> Short task 1
According to the article on carrier-network protection and restoration, what bandwidth range do metropolitan services typically need?
> Short task 2
Continue the article on carrier-network protection and restoration from where it stops.

> Text to read
★ ★ ★ ★ ★

Protection and restoration for the new carrier-network model

Jan. 1, 2000

"Just-in-time" carrier networks can use a mesh topology to offer a range of protection services for data traffic based on metropolitan customers' needs.

Protection technology has evolved in fiber-optic networks to the current practice of using Synchronous Optical Network/Synchronous Digital Hierarchy (SONET/SDH) rings with several restoration options. Emerging technologies that support coarse bandwidth protection for intercity optical routes will become available from vendors such as Ciena Corp. (Lightera), Cisco Systems (Monterey Networks), and Sycamore Networks. These systems will provide provisioning and protection for STS-1 or OC-N bandwidth increments.

Metropolitan interoffice networks will continue to rely on SONET/SDH rings and traditional protection schemes, however. These systems have to provide protection for services used in the residential, small-business, enterprise, and Internet service provider (ISP) markets. The bandwidth for these services typically ranges from 56 kbits/sec to OC-3 (155 Mbits/sec). There is an alternative: a new service-oriented protection model that takes advantage of the mesh topology frequently used in emerging carriers' networks. This new approach meets the needs of metropolitan carriers' residential and business data-service customers.

★ ★ ★ ★ ★

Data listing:

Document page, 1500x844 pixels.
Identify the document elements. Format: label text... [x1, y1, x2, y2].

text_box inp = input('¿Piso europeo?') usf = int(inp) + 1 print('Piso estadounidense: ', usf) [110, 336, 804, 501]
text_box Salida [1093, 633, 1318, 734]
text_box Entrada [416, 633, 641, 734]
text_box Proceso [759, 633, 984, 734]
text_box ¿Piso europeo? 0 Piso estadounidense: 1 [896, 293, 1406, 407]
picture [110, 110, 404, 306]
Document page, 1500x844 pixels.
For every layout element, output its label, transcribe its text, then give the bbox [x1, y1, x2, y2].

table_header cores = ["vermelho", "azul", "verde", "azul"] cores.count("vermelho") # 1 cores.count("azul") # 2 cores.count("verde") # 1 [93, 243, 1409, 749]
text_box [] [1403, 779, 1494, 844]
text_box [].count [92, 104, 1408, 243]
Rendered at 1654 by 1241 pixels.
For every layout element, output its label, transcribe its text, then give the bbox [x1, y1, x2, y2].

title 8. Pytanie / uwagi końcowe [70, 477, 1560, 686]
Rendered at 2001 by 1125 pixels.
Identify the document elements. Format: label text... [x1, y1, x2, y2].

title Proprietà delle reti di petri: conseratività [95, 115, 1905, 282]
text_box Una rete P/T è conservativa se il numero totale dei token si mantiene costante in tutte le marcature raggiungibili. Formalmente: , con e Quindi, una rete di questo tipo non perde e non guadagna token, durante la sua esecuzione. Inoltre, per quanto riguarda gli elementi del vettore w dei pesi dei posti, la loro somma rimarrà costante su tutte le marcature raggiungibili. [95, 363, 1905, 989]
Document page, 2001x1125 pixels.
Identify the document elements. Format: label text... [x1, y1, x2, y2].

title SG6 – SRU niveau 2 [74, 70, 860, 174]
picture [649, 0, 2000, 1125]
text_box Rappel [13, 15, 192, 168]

★ ★ ★ ★ ★

> Task response 1
From 56 kbits/sec to OC-3 (155 Mbits/sec).

> Task response 2
Today, protection and restoration in the fiber world is based on the widespread use of SONET/SDH ring technology. SONET/SDH rings typically provide path protection and restoration using either a unidirectional path-switched ring (UPSR) or a bidirectional line-switched ring (BLSR). Both technologies can support two or four fiber modes. Simply stated, in a unidirectional ring, the transmitted and received traffic travels in the same direction around the ring. A bidirectional ring, on the other hand, sends transmitted and received traffic through the same nodes but in opposite directions.

A UPSR works by having the transmitting end of a signal send the identical signal over two diversely routed paths to the destination. The destination node receives the two signals and then determines which signal is the best quality.

In a BLSR, a single signal is sent in one direction around the ring. In the event of a link failure, traffic is looped back in the SONET/SDH element adjacent to the failure. Protection bandwidth must be reserved for this potential failure, but it can also be used for low-priority pre-emptable traffic.

Current SONET/SDH protection implementations seek to restore traffic within 50 msec in order to restore service under the threshold established to trigger downstream carrier group alarms. To put this amount of time in perspective, a blink of the eye takes about 100 msec. Any new protection and restoration method used with a legacy circuit infrastructure must continue to meet this 50-msec goal.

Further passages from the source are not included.